The proposal of a CPSC has been shown to pose some risks, including the chance of redistributing damaged, expired, counterfeit, or adulterated medicines. SPaRAS would minimise these risks through enabling the assessment of the storage conditions and expiry date of the medicines. However further application of this system could include an electronic anti-counterfeit mechanism. Further methods to mitigate the risks of redistributing unsafe medicines should include having medicines checked over by pharmacists, introducing new training so that all relevant pharmacy staff can identify and remove unsafe medicines from stock, and provide official guidance from regulatory bodies with standardised criteria for assessing returned medicines.

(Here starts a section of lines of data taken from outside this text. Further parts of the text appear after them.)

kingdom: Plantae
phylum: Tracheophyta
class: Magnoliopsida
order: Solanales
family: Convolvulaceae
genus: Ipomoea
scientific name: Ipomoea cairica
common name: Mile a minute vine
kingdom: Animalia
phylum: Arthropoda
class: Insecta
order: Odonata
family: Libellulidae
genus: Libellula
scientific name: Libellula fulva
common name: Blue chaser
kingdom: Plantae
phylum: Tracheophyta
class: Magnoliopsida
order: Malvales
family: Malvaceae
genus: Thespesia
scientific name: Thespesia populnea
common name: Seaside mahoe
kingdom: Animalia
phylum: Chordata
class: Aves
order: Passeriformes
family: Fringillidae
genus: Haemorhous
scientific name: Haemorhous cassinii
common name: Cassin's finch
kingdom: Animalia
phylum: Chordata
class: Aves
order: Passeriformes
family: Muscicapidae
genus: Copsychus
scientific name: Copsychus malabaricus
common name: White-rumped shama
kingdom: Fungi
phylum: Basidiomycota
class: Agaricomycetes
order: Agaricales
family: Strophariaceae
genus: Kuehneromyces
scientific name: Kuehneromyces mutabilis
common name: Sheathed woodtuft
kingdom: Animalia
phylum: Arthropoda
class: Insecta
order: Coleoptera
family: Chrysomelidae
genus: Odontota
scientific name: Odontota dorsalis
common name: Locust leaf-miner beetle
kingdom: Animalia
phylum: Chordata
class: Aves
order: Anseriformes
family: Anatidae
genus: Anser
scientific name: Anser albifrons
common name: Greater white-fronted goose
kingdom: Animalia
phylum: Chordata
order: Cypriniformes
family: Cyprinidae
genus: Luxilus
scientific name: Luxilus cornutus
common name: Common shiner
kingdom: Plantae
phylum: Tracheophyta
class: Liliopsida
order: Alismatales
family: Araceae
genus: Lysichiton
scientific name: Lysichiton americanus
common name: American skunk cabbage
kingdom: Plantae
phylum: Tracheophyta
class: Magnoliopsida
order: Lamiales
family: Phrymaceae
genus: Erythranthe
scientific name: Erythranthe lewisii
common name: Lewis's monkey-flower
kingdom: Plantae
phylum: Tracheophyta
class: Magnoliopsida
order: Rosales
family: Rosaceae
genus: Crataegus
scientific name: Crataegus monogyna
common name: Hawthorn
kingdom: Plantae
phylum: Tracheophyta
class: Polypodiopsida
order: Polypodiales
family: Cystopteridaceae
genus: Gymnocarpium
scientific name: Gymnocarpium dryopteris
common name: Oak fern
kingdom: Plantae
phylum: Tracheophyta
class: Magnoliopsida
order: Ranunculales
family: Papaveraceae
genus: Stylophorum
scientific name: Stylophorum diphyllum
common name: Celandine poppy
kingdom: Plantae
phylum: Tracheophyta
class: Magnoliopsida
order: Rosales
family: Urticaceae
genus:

The key contributions in this paper were the systematic literature review into the field of medicine reuse, the use of a conceptual CPSC model to outline guidelines for the direction of future work, and the proposal of a novel technology aiming at increasing the safety and efficiency of assessing and redistributing returned medicines. The contributions from this research are important, as they build upon findings from previous works to facilitating the reuse of previously owned prescription medicines, which, if achieved, will have major economic and environmental benefits worldwide.